Os passeios higiénicos têm sido geridos com muito cuidado, mas as três instituições conseguem garantir que os residentes apanhem sol e respirem ar fresco para tornar este isolamento social mais fácil de suportar. “As saídas ao exterior acontecem só nas imediações do Alecrim, por curtos períodos não sendo permitido qualquer contacto com pessoas externas ao lar e tendo todas as medidas de desinfeção aquando da entrada novamente nas instalações, principalmente, no que diz respeito ao calçado”, explica Cláudia Leite. Tanto a APCG como o lar residencial da Cercigui de S. João de Ponte têm a vantagem de estarem rodeados por muito terreno e vegetação permitindo que os passeios sejam frequentes e descontraídos.

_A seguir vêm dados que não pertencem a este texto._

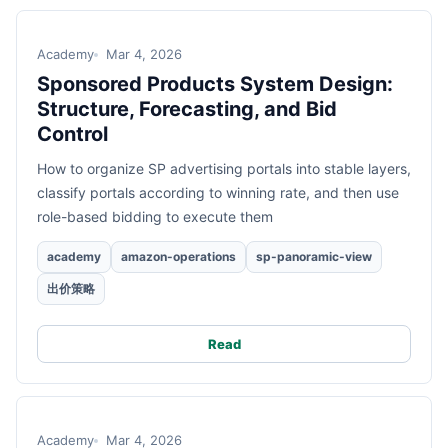
Academy
Mar 4, 2026
Sponsored Products System Design:
Structure, Forecasting, and Bid
Control
How to organize SP advertising portals into stable layers,
classify portals according to winning rate, and then use
role-based bidding to execute them
academy
amazon-operations
sp-panoramic-view
出价策略
Read
Academy
Mar 4, 2026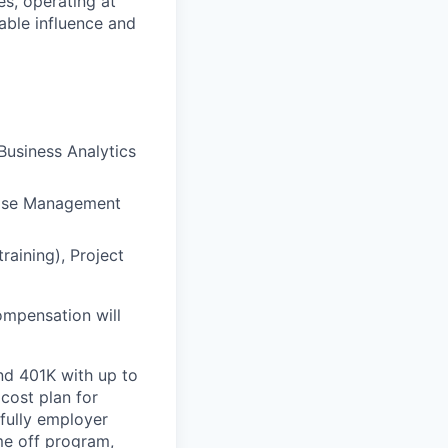
es, operating at
nable influence and
Business Analytics
chise Management
training), Project
ompensation will
nd 401K with up to
cost plan for
 fully employer
ime off program,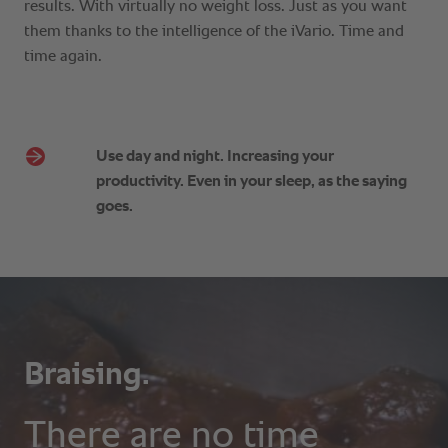
Use day and night. Increasing your
productivity. Even in your sleep, as the saying
goes.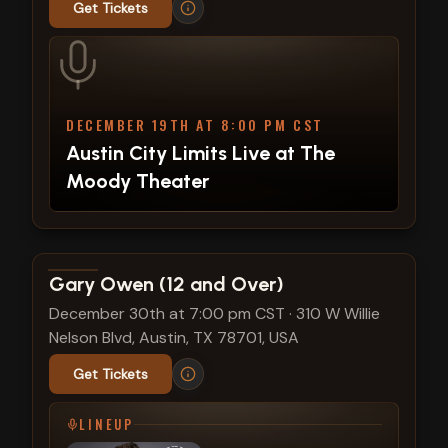
Get Tickets
DECEMBER 19TH AT 8:00 PM CST
Austin City Limits Live at The
Moody Theater
View show details
Gary Owen (12 and Over)
December 30th at 7:00 pm CST
·
310 W Willie
Nelson Blvd, Austin, TX 78701, USA
Get Tickets
LINEUP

O acompanhamento remoto em relação às valências cujas atividades foram suspensas está a ser preparado pela APCG. “Os responsáveis informáticos estão a encontrar soluções informáticas acessíveis para que os técnicos de reabilitação, que estão em casa em teletrabalho, possam entrar em contacto com as famílias, falar com elas, auscultar as necessidades que têm e enviarem trabalhos e atividades para as crianças. O que nos interessa no fundo é que as famílias sintam que não estão abandonadas”, explica o presidente.

A reabilitação à distância, conforme Joaquim Oliveira diz, é inviável. “A fisioterapia é impossível fazer pela internet mas pelo menos tentámos não estar isolados e não ter as famílias isoladas do Centro de Reabilitação”, acrescenta.

O Alecrim pondera estudar alternativas de apoio aos três clientes do CAO que estão em casa caso esta situação se prolongue por muito tempo. Na Cercigui trabalha-se “para recuperar tudo o que ficou suspenso”. “As famílias e clientes são acompanhadas regularmente, via telefone, pelos técnicos ao serviço”, afirma Rui Leite.

“Temos tentado manter a esperança e a alegria que nos é reconhecida habitualmente. Quer perante os que estão a trabalhar, quer com os que estão em casa. O nosso objetivo principal é conseguirmos sair deste período, todos com saúde e espírito positivo, sempre na salvaguarda do bem-estar dos nossos clientes e colaboradores”. Rui Leite

Vivemos uma crise de saúde provocada pelo covid-19, temos a vida social entre parêntesis, como a própria ministra da Saúde refere, o estado de emergência prolongado até 01 de maio e mais de metade do país está parado. Embora a prioridade seja o combate à pandemia, as medidas decretadas para o conseguir fazer implicam problemas económicos que Portugal, a Europa e os restantes países do mundo terão que enfrentar. Embora o Governo já tenha adotado medidas para mitigar o impacte económico, que também contemplam a atribuição dos apoios de caráter extraordinário, temporário e transitório, destinados ao setor social e solidário, os efeitos da pandemia covid-19 fizeram-se sentir muito rapidamente.

Mas sobre isso o Fórum Municipal das Pessoas com Deficiência vai-se debruçar, usando as palavras de Fernando Pessoa, “depois de amanhã, sim, só depois de amanhã”, não em jeito de adiamento, mas por uma questão de gestão de prioridades. Neste momento Portugal e o mundo estão focados na prioridade que Joaquim Oliveira sublinha: “Nesta altura a única coisa que se deve fazer é virarem-se para a saúde porque é essencial, tudo o resto é supérfluo. Que interessa ter tudo se depois não se tiver saúde?”.